ME: There are two types of incentives treated under the salary cap, those expected to be earned and those not expected to be earned. Those expected to be earned must count under the salary cap and the others do not. Stay with me now. If the “expected” are not actually earned in, say, 2013, then the team gets that cap space back in 2014. If the “unexpected” are actually earned in 2013, then the team will be docked for those under the 2014 cap. Perfomrnace incentives used to be more important than they are these days, when players just prefer to have the money in their contract.
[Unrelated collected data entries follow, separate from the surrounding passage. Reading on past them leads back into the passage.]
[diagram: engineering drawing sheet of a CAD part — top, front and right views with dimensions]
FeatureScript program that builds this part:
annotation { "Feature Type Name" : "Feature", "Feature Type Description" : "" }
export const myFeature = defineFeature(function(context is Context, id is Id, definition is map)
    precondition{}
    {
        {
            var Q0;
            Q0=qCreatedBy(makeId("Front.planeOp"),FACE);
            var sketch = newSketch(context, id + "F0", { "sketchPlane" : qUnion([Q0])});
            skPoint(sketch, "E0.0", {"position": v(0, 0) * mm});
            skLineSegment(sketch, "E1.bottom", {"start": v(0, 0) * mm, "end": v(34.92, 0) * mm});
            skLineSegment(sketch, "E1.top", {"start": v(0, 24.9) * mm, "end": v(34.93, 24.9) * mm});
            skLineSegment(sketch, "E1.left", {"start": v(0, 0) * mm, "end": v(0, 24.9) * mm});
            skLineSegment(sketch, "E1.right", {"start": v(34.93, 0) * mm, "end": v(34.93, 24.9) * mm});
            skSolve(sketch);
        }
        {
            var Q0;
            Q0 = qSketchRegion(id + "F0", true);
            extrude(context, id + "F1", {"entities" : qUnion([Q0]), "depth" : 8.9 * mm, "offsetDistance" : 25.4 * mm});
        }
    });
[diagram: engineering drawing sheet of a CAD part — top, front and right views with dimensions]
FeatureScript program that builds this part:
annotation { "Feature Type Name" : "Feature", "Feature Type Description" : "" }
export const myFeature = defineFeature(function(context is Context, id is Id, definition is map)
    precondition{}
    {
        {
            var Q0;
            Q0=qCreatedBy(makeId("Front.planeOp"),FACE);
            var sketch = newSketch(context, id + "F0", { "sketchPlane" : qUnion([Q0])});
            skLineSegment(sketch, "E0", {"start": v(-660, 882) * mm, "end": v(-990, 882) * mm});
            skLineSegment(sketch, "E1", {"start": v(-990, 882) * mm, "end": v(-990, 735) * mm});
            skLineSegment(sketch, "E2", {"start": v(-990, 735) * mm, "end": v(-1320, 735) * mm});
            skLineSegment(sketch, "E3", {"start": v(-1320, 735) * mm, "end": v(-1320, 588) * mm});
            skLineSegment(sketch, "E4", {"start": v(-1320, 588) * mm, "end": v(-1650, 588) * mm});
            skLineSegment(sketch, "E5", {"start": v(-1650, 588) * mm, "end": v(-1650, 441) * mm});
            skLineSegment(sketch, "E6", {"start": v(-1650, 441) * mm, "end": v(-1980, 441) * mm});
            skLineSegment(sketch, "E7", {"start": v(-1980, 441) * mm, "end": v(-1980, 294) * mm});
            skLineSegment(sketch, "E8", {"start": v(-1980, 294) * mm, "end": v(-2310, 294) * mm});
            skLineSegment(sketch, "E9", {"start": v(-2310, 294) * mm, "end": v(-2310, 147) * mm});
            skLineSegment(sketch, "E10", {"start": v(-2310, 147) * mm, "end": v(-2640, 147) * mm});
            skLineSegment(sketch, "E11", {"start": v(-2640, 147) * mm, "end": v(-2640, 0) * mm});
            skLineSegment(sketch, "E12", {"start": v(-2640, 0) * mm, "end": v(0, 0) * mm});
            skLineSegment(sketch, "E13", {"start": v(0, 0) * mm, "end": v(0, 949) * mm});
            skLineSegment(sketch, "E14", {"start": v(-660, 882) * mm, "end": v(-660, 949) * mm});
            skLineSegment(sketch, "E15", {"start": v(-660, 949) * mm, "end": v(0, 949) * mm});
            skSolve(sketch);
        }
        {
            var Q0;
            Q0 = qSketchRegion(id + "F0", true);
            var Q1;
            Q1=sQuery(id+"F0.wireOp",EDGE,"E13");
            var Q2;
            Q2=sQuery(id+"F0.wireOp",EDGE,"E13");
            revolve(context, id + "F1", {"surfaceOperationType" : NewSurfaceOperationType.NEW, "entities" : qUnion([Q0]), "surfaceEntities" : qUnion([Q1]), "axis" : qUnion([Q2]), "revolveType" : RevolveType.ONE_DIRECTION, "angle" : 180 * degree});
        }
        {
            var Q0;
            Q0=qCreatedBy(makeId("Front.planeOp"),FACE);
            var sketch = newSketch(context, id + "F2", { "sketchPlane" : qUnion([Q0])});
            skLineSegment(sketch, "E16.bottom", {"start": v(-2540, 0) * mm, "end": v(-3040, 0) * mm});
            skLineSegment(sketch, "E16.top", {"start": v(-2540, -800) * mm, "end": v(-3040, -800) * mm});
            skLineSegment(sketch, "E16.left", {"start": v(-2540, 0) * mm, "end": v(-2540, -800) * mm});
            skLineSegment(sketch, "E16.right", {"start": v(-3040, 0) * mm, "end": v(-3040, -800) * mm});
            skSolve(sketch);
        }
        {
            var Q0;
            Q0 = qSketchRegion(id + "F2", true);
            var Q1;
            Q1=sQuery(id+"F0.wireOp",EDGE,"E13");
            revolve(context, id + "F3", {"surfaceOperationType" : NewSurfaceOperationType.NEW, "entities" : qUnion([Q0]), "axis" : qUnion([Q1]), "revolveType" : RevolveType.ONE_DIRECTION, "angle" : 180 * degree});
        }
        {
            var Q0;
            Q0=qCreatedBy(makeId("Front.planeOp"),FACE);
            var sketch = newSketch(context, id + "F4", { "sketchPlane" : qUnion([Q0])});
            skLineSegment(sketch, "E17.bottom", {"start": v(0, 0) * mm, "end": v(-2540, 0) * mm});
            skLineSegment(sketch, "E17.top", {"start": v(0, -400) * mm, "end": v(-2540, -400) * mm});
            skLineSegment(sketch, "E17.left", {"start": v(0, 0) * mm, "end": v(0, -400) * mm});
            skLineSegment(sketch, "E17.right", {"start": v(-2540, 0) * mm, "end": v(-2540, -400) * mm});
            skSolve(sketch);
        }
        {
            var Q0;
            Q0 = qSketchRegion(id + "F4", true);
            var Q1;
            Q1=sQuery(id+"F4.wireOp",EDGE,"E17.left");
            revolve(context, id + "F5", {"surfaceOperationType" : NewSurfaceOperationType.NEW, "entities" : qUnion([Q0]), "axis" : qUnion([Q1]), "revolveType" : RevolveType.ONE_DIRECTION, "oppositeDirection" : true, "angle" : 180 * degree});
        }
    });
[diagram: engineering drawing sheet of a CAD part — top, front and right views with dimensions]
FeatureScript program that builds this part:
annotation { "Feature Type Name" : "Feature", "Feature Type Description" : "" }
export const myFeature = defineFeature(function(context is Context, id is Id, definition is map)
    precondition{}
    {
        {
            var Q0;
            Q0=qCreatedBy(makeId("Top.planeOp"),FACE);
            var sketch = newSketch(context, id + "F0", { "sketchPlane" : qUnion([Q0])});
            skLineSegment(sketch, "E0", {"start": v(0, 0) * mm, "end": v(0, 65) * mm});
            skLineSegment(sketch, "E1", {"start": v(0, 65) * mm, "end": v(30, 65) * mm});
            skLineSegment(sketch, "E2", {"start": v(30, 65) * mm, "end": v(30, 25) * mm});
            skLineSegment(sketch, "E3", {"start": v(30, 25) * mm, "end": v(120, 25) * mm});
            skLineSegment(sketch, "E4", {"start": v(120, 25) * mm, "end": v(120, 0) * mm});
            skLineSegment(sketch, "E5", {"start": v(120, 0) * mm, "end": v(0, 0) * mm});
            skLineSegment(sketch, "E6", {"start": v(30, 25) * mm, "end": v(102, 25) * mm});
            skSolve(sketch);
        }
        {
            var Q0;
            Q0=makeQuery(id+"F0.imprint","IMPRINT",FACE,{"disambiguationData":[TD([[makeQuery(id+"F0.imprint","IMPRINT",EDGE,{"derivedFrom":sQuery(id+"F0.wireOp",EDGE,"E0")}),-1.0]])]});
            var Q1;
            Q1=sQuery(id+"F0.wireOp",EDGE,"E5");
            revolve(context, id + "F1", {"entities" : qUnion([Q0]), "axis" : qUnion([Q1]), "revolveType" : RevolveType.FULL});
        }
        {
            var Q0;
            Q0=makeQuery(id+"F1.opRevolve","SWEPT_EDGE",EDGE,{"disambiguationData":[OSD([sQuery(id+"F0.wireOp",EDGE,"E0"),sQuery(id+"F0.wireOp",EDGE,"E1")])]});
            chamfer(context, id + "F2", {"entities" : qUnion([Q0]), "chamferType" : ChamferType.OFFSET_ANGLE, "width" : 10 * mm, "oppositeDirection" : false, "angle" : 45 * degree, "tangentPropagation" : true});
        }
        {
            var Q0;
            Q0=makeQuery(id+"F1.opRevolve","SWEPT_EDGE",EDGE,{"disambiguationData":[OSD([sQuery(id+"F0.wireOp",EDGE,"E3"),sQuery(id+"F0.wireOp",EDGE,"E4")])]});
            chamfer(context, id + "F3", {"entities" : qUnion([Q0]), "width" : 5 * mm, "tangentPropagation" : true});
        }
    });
--- YOU: Living in NY I don't get to hear Pittsburgh sports radio but they were just discussed on radio here by Mike Francesa. Some of his points were that the Steelers have lost their way the last couple of years. He says no team is better at finding and developing players. He thinks they have a great head coach and a great QB but need to get back to being the Steelers. He doesn't feel that they've managed their cap well the last couple of years and combined with some so so drafts they've taken a step back. He says their step back compared to other teams is all relative but it's still a step back. Do you think this is a fair out of town media assessment? If so, how do you think they get back to being the Steelers?
ME: No, I just think the NFL is built for teams to have cycles, up and down, through the draft, the salary cap, free agency, the waiver system, etc. The league has been obsessed with parity for decades, back to when Pete Rozelle openly campaigned for it. The Steelers, for the most part, have avoided the real downs of that cycle for more than 20 years. Last season, they finished 8-8, as they did in 2006, and with a victory in their next-to-last game would have made the playoffs. They were 12-4 in 2011 and reached the Super Bowl for the second time in three seasons in 2010. Does one 8-8 season mean they have lost their way? Or was he referring to all the veterans they are expected to lose this year? Maybe they are headed for a dip, but I don’t think they’ve lost their way.